La Semana (Colombia), January 4, 2019
Translated by CSN Volunteer Buddy Bell
During the sentencing verdict of Chapo Guzmán, the drug trafficker Juan Carlos Ramírez Abadía referred to one of the most painful episodes in the history of drug-running [for Colombia]. The alliance of drug cartels with the nation’s highest authorities.
Incidents which were thought to be buried in the terrifying history of regional mafias […] are being revived within a U.S. judicial hearing that now proceeds against the kingpin of kingpins, Joaquín Guzmán Loera, alias El Chapo Guzmán [a Mexican drug trafficker]. One of his drug suppliers, as affirmed by his criminal empire, was Juan Carlos Ramírez Abadía, ex-kingpin of the North Valley cartel, captured in Brazil in 2007.
Ramírez Abadía has been extradited to the U.S., where he was found responsible for sending over thousands of tons of cocaine and sentenced to 13 years behind bars. Now that Chapo Guzmán is facing charges, Abadía has become a state witness who has volunteered to testify with the intention of reducing his own sentence […].
The man who hid a stash of $80 million in Cali safehouses appeared in December before the Federal District Court in Brooklyn and admitted to having paid off everyone, from journalists to government attorneys.
A story in the New York Times described statements where he told judges that a whole wing of his organization was dedicated to distributing these payments. “It’s impossible to be a drug cartel leader in Colombia and not be corrupt,” he explained. “It comes with the territory.”

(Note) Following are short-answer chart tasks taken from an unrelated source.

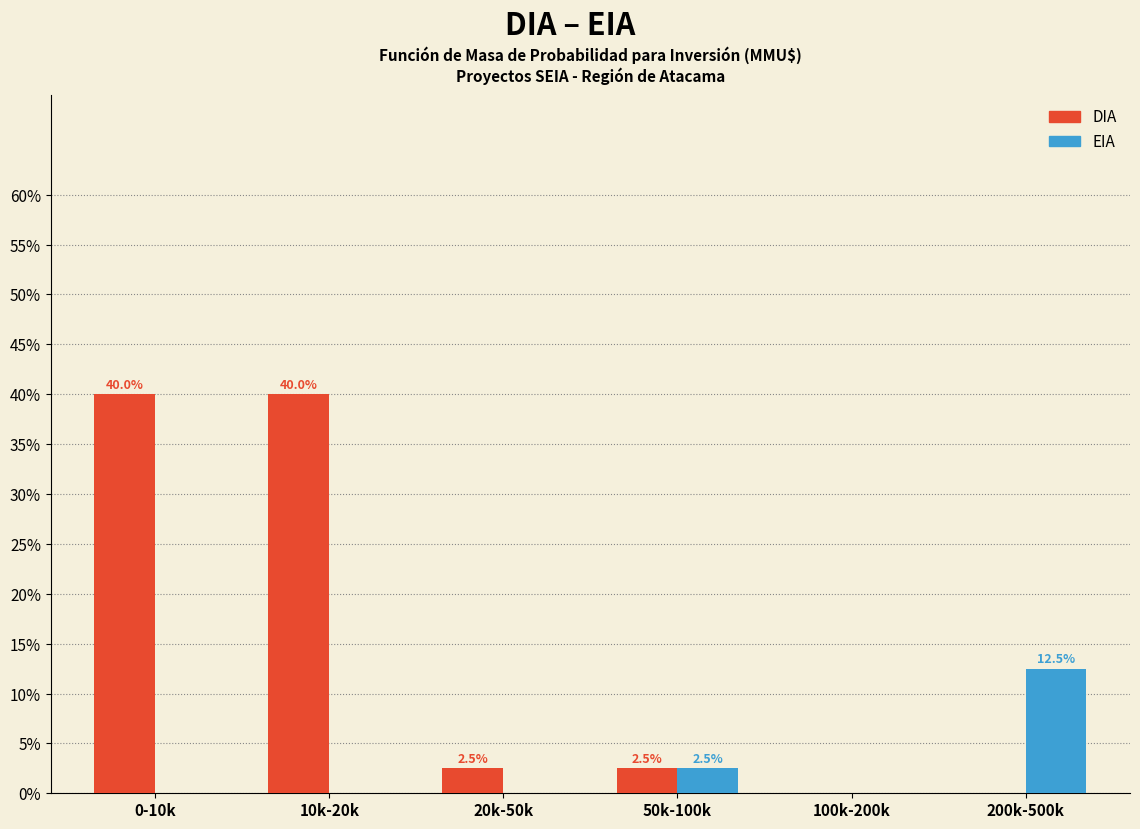

Reading left to right, transcribe all the data shown in this chart.

DIA: 0-10k=40.0	10k-20k=40.0	20k-50k=2.5	50k-100k=2.5	100k-200k=0.0	200k-500k=0.0
EIA: 0-10k=0.0	10k-20k=0.0	20k-50k=0.0	50k-100k=2.5	100k-200k=0.0	200k-500k=12.5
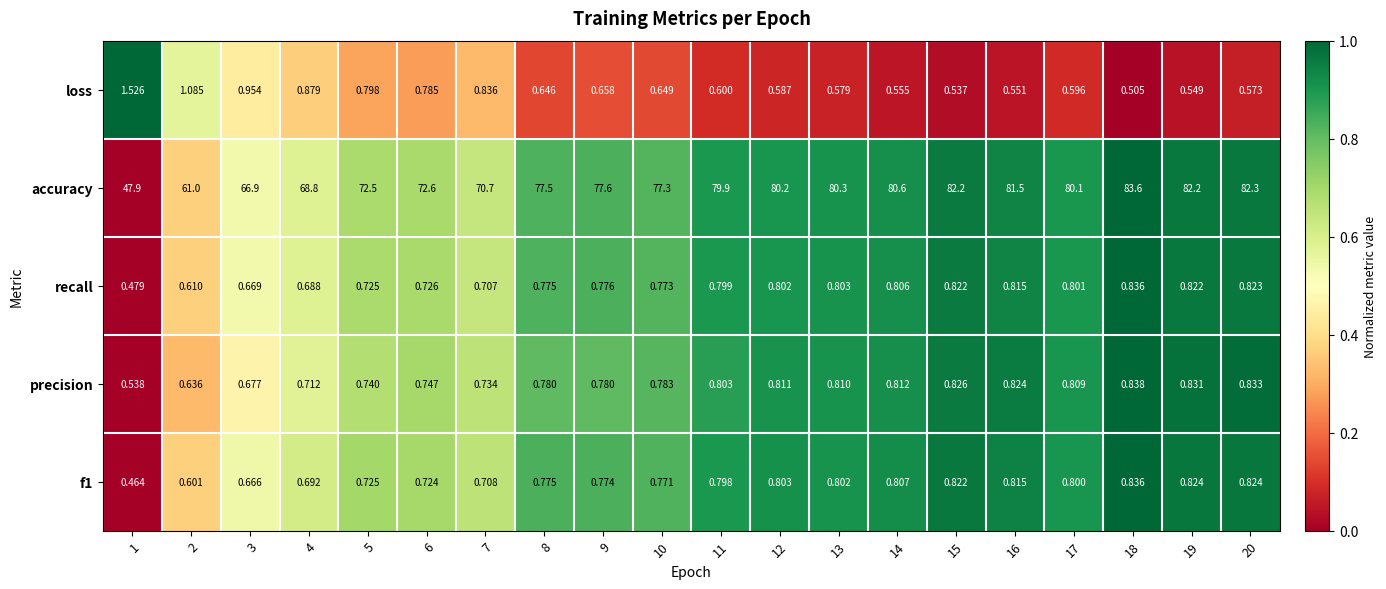

Which series changed the most between 5 and 16?

accuracy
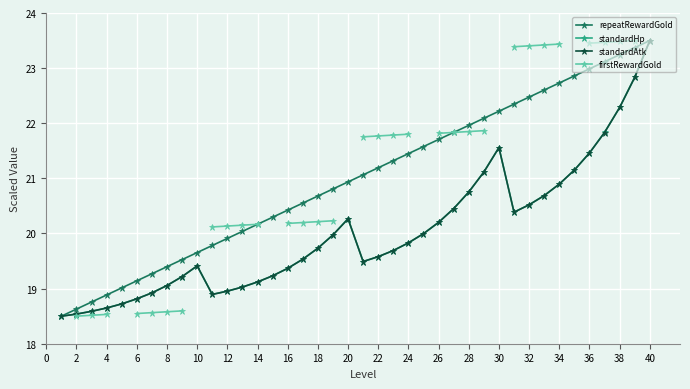

Is it true that standardHp equals 20.9 at 34?

True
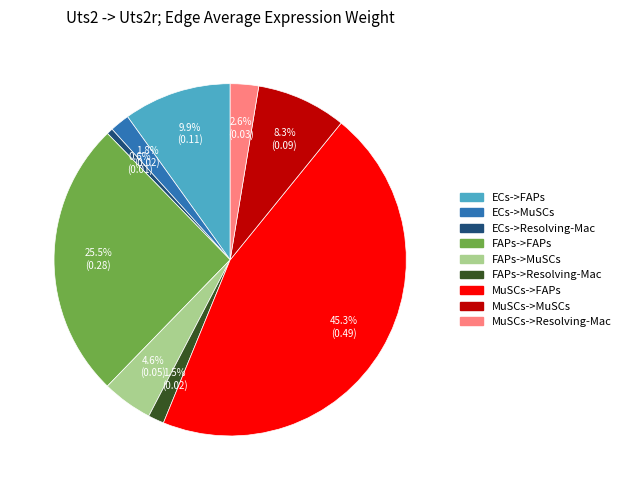

Which slice is the smallest?

ECs->Resolving-Mac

On the distribution list there are prison guards, border agents, lawyers, and various officials with the Colombian National Police. According to the U.S. daily, Ramírez “boasted of the time when, in 1997, he spent more than $10 million bribing what amounted to all of the Colombian Congress in order to change national extradition law in his favor.” He also confirmed having paid up to $500,000 to Ernesto Samper, the former president of Colombia, back when he was first nominated for public office.
The publication of Chupeta’s testimony was described by former minister Rafael Nieto Loaiza, of the Democratic Center party, who asked a congressional judiciary commission to investigate former president Samper Pizano.
“That testimony is very important because it was made under oath, before a panel of judges, and under a basic agreement in which Chupeta was to collaborate with U.S. authorities […I]f that is the truth we will have a new investigation in front of us, a completely distinct payment from that of the ‘Proceso 8,000’ that a narcotrafficker was supposed to have handed over to Ernesto Samper,” said Nieto at a press conference.
Although the question is in the air as to whether these acts may have been time-barred since more than two decades have passed, Nieto insisted that the judiciary commission’s power is intact and that one of the infractions not under such limitation would serve to activate their capacity, that of illicit enrichment.
The former minister’s request aims for the members of this Congressional body to request, at a minimum, a copy of Chupeta’s testimony before the U.S. court. It also calls for the gathering of evidence as necessary to confirm [the statement’s] veracity.